1. Tak, wiem, że skończyła się czwarta kolejka preseason w NFL, ale nikt nawet nie udawał, że te mecze mają jakiekolwiek znaczenie. W kilku drużynach na moment pojawili się podstawowi gracze, ale w większości szansę na wykazanie się dostali zawodnicy walczący o ostatnie miejsca w składzie przed obowiązkowym odchudzeniem ich do 53 graczy. W związku z tym nie będę o niej pisał, bo i tak nic ciekawego się nie działo.
2. W sobotę na Stadionie Narodowym w Warszawie reprezentacja Ameryki pokonała Europę 34:7. Ja sam meczu nie oglądałem, bo nie cierpię pokazowych spotkań w stylu różnych meczy gwiazd. Na stadion przyszło 25 tys. ludzi, więc mecz na pewno zrobił dużo dobrego dla promocji footballu w Polsce, niemniej jednak ja poczekam, aż na wiosnę ruszy PLFA nim wybiorę się na krajowe boiska.

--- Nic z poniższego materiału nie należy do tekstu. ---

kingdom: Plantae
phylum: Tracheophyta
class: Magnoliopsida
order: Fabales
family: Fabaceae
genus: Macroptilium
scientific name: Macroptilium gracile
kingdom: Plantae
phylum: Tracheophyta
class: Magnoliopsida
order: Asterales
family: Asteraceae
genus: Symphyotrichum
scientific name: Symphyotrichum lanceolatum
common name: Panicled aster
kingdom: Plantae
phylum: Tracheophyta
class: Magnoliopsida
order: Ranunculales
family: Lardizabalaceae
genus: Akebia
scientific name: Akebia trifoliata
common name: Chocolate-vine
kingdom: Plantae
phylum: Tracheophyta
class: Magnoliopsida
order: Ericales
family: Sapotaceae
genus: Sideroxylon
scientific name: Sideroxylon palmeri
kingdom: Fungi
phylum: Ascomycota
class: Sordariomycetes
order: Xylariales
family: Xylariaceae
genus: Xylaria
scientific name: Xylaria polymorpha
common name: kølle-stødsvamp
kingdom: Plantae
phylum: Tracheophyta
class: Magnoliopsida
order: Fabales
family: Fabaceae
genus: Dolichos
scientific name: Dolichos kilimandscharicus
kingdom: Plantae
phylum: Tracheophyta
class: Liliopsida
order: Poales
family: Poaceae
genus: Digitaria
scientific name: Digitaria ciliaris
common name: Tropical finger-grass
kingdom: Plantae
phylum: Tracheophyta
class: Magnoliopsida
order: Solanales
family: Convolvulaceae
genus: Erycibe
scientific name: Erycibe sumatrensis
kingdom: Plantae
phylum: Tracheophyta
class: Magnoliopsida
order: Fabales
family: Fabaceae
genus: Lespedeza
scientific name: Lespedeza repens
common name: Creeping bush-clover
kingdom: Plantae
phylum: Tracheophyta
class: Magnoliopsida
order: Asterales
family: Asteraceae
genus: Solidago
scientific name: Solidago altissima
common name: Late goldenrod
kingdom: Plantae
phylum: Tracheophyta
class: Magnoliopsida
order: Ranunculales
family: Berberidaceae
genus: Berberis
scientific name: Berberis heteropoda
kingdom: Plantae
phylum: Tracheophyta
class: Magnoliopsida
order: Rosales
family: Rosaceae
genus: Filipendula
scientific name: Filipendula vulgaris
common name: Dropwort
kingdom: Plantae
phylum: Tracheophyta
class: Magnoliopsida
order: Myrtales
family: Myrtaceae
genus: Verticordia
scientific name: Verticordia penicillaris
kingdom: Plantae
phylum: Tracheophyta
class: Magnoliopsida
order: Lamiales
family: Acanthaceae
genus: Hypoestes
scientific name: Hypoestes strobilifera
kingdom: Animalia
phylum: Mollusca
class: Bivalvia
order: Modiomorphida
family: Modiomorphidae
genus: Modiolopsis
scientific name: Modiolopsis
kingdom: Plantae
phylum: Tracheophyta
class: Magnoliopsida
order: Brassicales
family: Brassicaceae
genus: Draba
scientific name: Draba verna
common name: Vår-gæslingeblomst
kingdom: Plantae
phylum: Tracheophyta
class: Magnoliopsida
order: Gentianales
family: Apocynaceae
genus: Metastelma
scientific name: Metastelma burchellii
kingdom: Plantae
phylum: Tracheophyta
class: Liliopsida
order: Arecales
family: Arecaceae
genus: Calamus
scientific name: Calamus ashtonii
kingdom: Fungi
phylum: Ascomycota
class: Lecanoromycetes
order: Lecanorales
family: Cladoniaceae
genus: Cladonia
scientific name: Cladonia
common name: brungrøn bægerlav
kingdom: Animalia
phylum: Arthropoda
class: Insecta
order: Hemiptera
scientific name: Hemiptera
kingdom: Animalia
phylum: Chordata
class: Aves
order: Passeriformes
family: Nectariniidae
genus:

3. NFL rusza dopiero w tym tygodniu, ale w ostatni weekend wystartowała NCAA. Mistrzowie z Albamy wysłali do NFL całą masę graczy, ale nie wyglądali na ekipę, która straciła połowę podstawowej obrony i najlepszego running backa. Znakomita obrona i konsekwentna ofensywa sprawiły, że w meczu z Michigan szybko zrobiło się 31:0. Potem „Szkarłatny Przypływ” nieco zwolnił tempo, ale i tak ostatecznie rozbili „Rosomaki” 41:14. Odkryciem był T.J. Yeldon. Pierwszoroczniak był najlepszym RB tego spotkania. Przebiegł 111 jardów w 11 próbach i dołożył 1 przyłożenie. Kilka razy po jego akcjach komentatorzy ESPN i autor tego bloga kręcili z niedowierzaniem głowami. To naprawdę rzadki talent na miarę Marka Ingrama i Trenta Richardsona, którzy w ostatnich latach prowadzili Alabamę do mistrzostw NCAA.
Tymczasem USC, główny faworyt do tegorocznego mistrzostwa, rozbił Uniwersytet Hawajów 49:10. Kalifornijczyków prowadził QB Matt Barkley, który podał na 377 jardów i 4 TD. Barkley mógł zgłosić się do draftu i na pewno trafiłby do NFL, ale postanowił wrócić do USC na ostatni sezon i zawalczyć o mistrzostwo. Jest głównym kandydatem do Nagrody Heismana i pierwszego miejsca w przyszłorocznym drafcie.
4. Cardinals wreszcie wybrali pierwszego QB. Wygląda na to, że póki co będzie nim John Skelton. Kibice Arizony najchętniej przepędziliby obu swoich rozgrywających, ale nie ma skąd ściągnąć ich następcy. Wygląda na to, że świetna defensywa Arizony będzie musiała ciągnąć całą drużynę bez wsparcia ofensywy.
5. Maurice Jones-Drew postanowił wrócić do drużyny. Running back Jacksonville Jaguars, najlepszy gracz na tej pozycji w zeszłym roku, domagał się nowego kontraktu, mimo że ze starego zostały mu jeszcze dwa lata. Klub się nie ugiął, a Jones-Drew może zapłacić nawet 1,2 mln $ kar za opuszczenie obozu przygotowawczego. Teraz wrócił, bo w ciągu sezonu każdy tydzień poza drużyną oznaczałby stratę ok. 250 tys. $. Jednak brak okresu przygotowawczego może mu mocno zaszkodzić. Nie zdziwię się, jeśli ten rok okaże się przełomowym w jego karierze, ale w tym negatywnym znaczeniu.
6. Nie zanosi się na szybkie zakończenie lockoutu sędziów w NFL. Wygląda na to, że sezon zaczniemy z ich zastępcami, którzy nie pozostawili najlepszych wrażeń po preseason.